**TASK PROMPT:** List each short phrase that the Civil War passage sets in quotation marks, leaving out the long block quotation from Francis Parkman.

**READING TEXT:**
--- START ---
For many years the American people moved, apparently without expostulation from any part of the Union, toward the realization of a vast, slaveholding Confederacy, which promised, ultimately to extend indefinitely southward. But the purposes of men must reckon sooner or later with the laws of nature, and these laws, ever operating regardless of the selfishness of men, had, by the middle of the nineteenth century, quite obliterated slavery from the northern half of the Union. But Congress and States persisted in legislating against the laws of nature and the North awoke to a sense of virtue to which it was hardly entitled by its voluntary acts, for in every State, North as well as South, slavery, either African or Indian, had at some time existed. Had the northern boundary of the United States run along Mason and Dixon's line instead of the Great Lakes, the reaction against slavery must have been long delayed, and secession must have broken out from, rather than for, a Slaveholding Confederacy.

The history of the Civil War is essentially the history of a state of mind which once prevailed, which was shaken, which at last gave way. The war was the most gigantic rebellion in history, and came at a time when the New World was loud in its confession of belief in its own intelligence and morality. It broke out in "the foremost Christian nation," as Americans sometimes modestly described themselves, or, as their English cousins described them, perhaps with less violence to the imagination, “a nation of traders and farmers." It is rather a sad commentary on human nature that the fiercest wars have raged among the most highly civilized people. Perhaps Francis Parkman, the most eminent of American historians, whose classic work is the history of ceaseless warfare in America for

nearly a century and a half, has the true interpretation of civilization, when he writes:

"Since the world began no nation has ever risen to a commanding eminence in the arts of peace, which has not, at some period of its history, been redoubtable in war. And in every well-balanced development of nations, as of individuals, the warlike instinct and the military point of honor are not repressed and extinguished but only refined and civilized. It belongs to the pedagogue, not to the philosopher, to declaim against them as relics of barbarism."

This being true, war is a cleansing process, and a civil war, a process of national purification.

It is as a national, not as a local event, that the Civil War takes on significance. Suppressed rebellions are less interesting, but not necessarily more instructive reading, than successful revolutions. The Civil War in America, as an event in the history of the Nation, was "insurrection and rebellion." Its promoters declared for "independence," and claimed to the end that for this alone they fought; but the parallel they drew with the American Revolution failed at every point, and "independence" resolved itself into what the London Times, at first an ally of the Confederacy, came, at last, to call "the Slaveholders' Rebellion."
--- END ---
**STORED DATA:**
--- START ---
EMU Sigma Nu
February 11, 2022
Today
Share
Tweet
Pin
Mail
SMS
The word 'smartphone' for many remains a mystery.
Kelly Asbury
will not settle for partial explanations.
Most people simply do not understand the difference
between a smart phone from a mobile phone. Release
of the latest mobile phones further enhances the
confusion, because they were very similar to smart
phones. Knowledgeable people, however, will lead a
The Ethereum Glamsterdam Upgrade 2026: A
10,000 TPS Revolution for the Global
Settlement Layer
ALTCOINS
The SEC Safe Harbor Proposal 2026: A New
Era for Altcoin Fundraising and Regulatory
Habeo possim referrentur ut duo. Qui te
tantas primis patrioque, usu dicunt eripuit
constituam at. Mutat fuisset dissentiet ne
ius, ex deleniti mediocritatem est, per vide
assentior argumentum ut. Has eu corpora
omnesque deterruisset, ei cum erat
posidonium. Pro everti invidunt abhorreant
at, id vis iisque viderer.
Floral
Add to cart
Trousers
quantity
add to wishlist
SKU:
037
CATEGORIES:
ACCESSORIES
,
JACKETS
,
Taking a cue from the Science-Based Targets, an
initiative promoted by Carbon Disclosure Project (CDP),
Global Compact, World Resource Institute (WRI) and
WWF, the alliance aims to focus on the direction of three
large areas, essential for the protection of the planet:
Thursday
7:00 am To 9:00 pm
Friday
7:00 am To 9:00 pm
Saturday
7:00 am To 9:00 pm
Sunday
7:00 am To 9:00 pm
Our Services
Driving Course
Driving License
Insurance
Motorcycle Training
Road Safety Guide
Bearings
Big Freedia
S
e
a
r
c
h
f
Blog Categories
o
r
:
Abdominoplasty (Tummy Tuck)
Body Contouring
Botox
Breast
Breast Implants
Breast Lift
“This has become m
--- END ---
**YOUR RESPONSE:**
"the foremost Christian nation"
"a nation of traders and farmers"
"insurrection and rebellion"
"independence"
"the Slaveholders' Rebellion"